Sometimes a lady likes to have some fun.
Als mittlerweile großer Fan des Griechen Yorgos Lanthimos, dem 2009 mit der Satire Dogtooth der internationale Durchbruch gelang (inklusive einer Oscar-Nominierung für den besten fremdsprachigen Film), waren meine Erwartungen an sein neustes Regieprojekt fast unerreichbar hoch. Doch Yorgos Lanthimos liefert nach The Lobster – Eine unkonventionelle Liebesgeschichte (2015) und The Killing of A Sacred Deer (2017) ein weiteres grotesk-komisches Meisterstück ab, dieses Mal am englischen Königshof Anfang des 18. Jahrhunderts verortet.
Yorgos Lanthimos arbeitete beim Dreh von The Favourite – Intrigen und Irrsinn nach The Lobster das zweite Mal mit Rachel Weisz zusammen, die dieses Mal Lady Sarah, die enge Vertraute von Queen Anne (Olivia Colman), spielt. Sie hat Augen und Ohren der Königin, denn die beiden sind bereits langjährige Freundinnen. Früh im Film wird bereits klar, dass tatsächlich Lady Sarah das Land führt und dass sie die geheime mächtige Frau hinter der Königin ist.
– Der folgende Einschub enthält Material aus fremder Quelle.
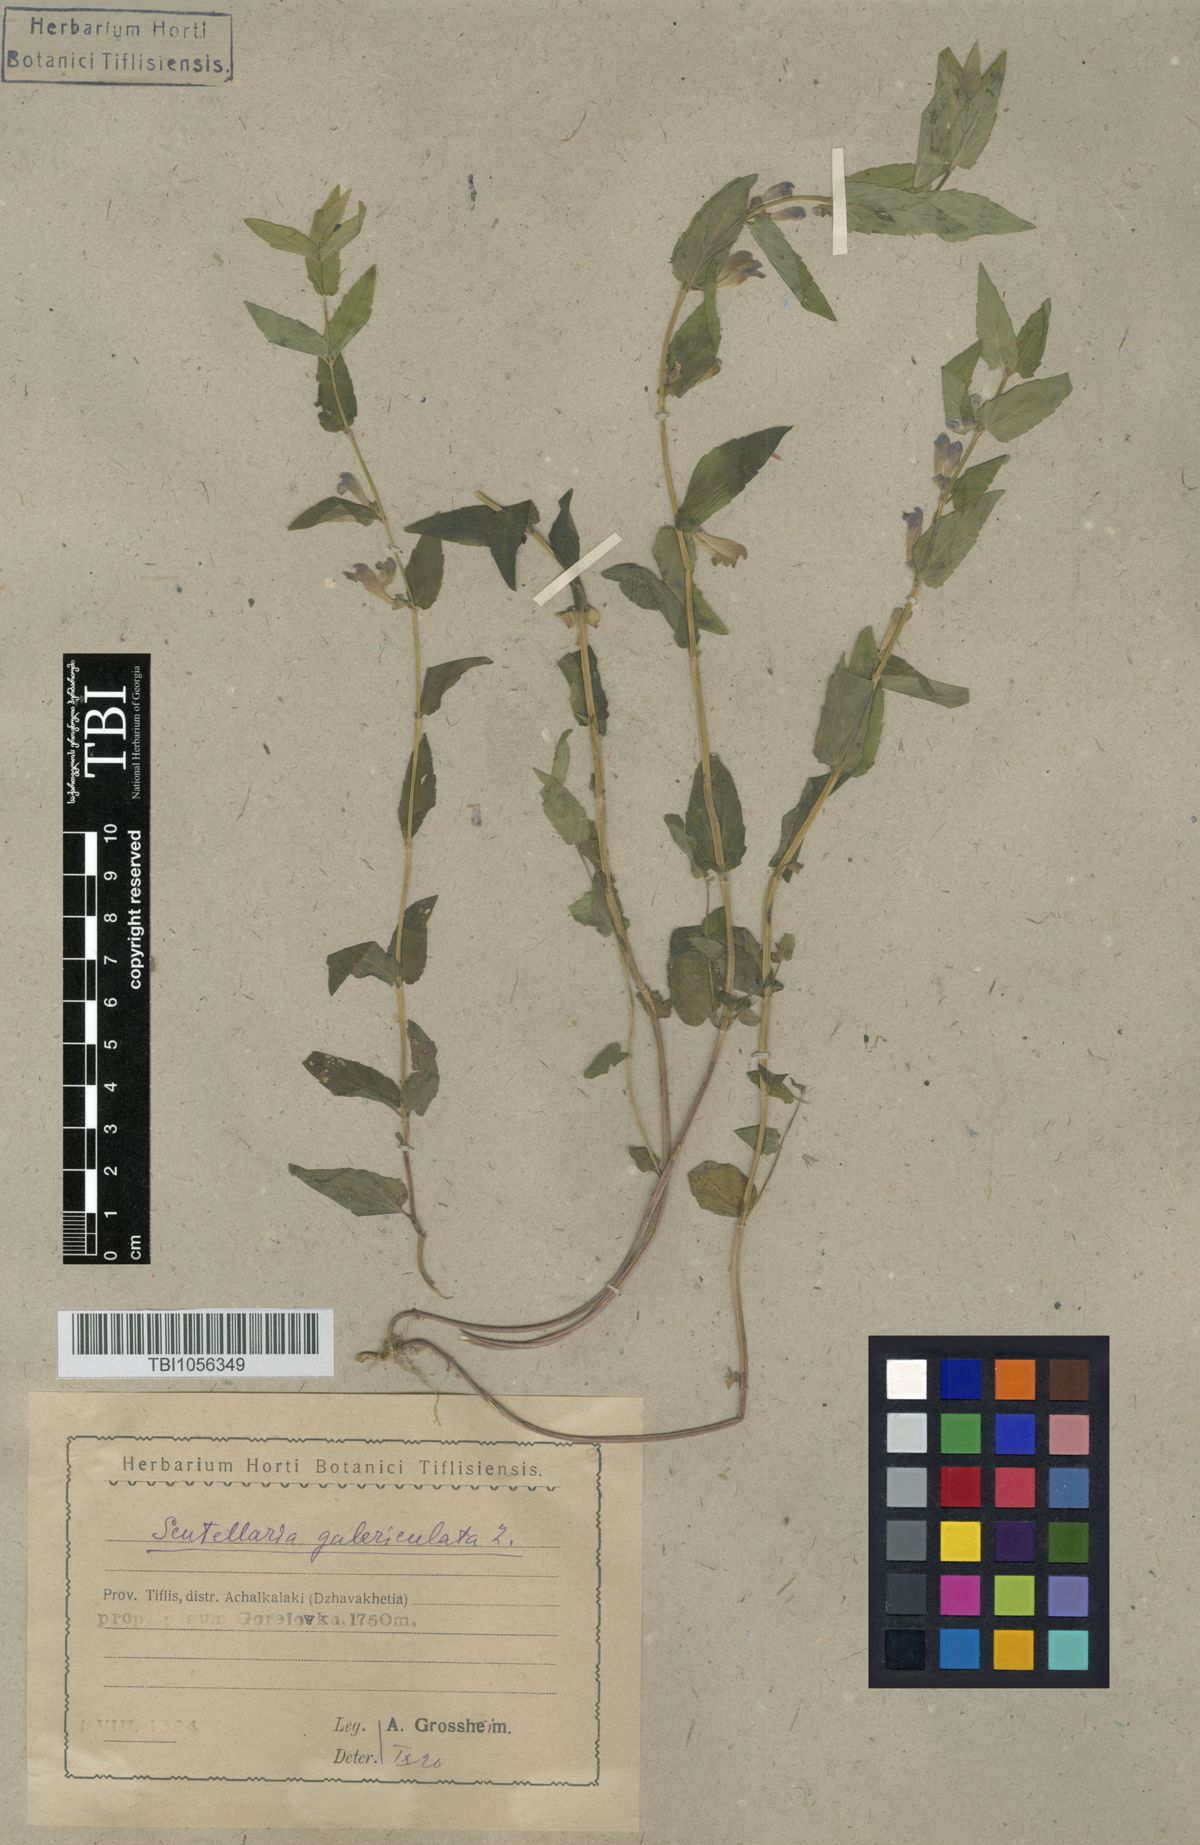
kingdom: Plantae
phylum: Tracheophyta
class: Magnoliopsida
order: Lamiales
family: Lamiaceae
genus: Scutellaria
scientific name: Scutellaria galericulata
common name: Skullcap
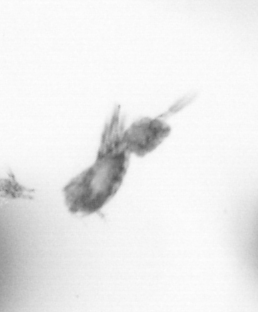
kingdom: Animalia
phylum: Arthropoda
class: Copepoda
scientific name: Copepoda
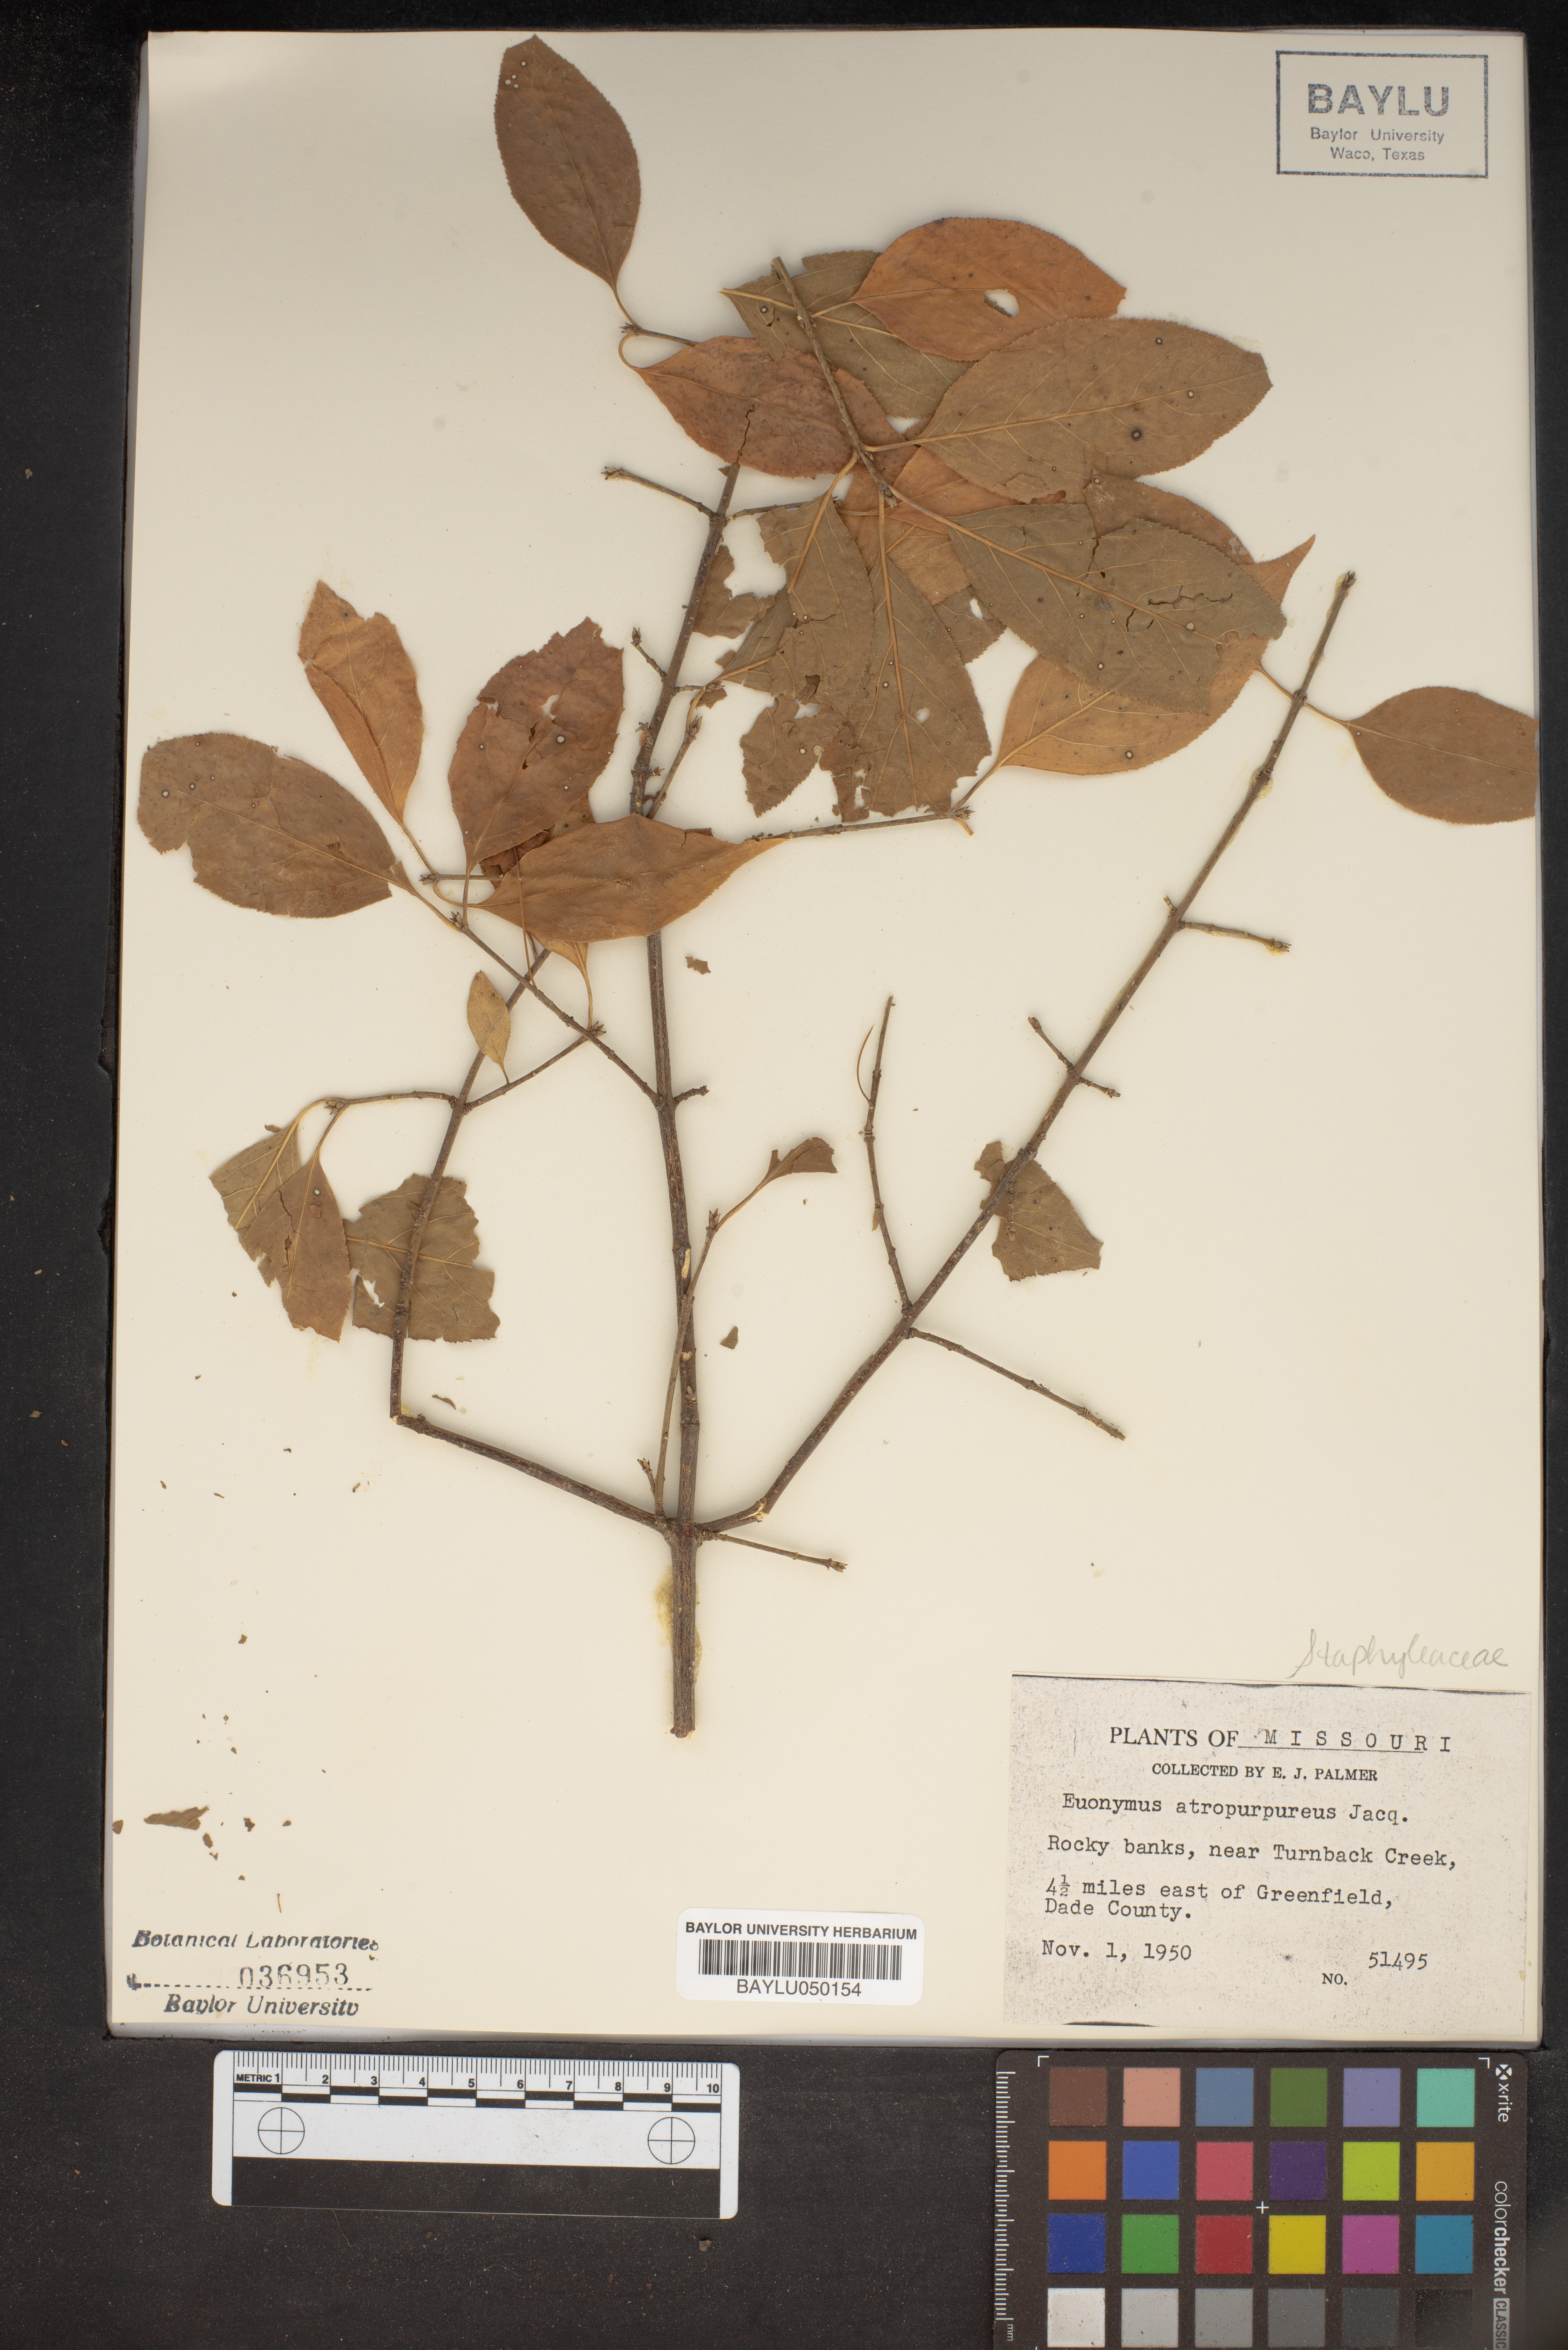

In dieses für die beiden gemütliche Arrangement fällt (im wahrsten und witzigsten Sinne des Wortes) Abigail (Emma Stone), eine Cousine von Lady Sarah, die auf der Suche nach Arbeit an den königlichen Hof kommt. Sie bekommt zunächst nur eine Anstellung als Bedienstete. Doch hat sie ein großes, riskantes Ziel vor Augen: Die Beachtung und das Vertrauen der Königin für sich zu gewinnen und eine Autorität im britischen Königreich zu werden. Doch welchen Preis ist es ihr Wert, um dies zu erreichen?
Wer an dieser Stelle an die zumeist ewig-gleichen, sich selbst viel zu ernst nehmenden Kostümschinken denken muss, die alljährlich ihren Weg in die Kinos finden, kann beruhigt aufatmen: Yorgos Lanthimos führt in The Favourite die Eigenheiten des britischen Adels- und Hoflebens mit einem derartigen Pläsier ad absurdum, dass es ein einziger Hochgenuss ist und stellt dabei die auf der wahren Geschichte der letzten britischen Königin aus dem Hause Stuart basierenden Ereignisse und Akteure in Form bitterböser, spitzzüngiger Unterhaltung bloß. Mitleid mit einer Königin, die 17 Kinder (überwiegend Tot- und Fehlgeburten, das älteste Kind starb kurz nach seinem 11. Geburtstag) zu haben? Yorgos Lanthimos sieht in einem Schicksalsschlag dieser Tragweite eher einen weiteren Anlass, um sich auf absurde Art und Weise mit gesellschaftlichen Psychosen auseinanderzusetzen. Nach der gegenwärtigen Oberschicht und nach verzweifelt nach einem Partner suchenden Singles bekommen jetzt eben eine gemütskranke Königin und ihre nicht weniger sonderbare Entourage ihr Fett ab.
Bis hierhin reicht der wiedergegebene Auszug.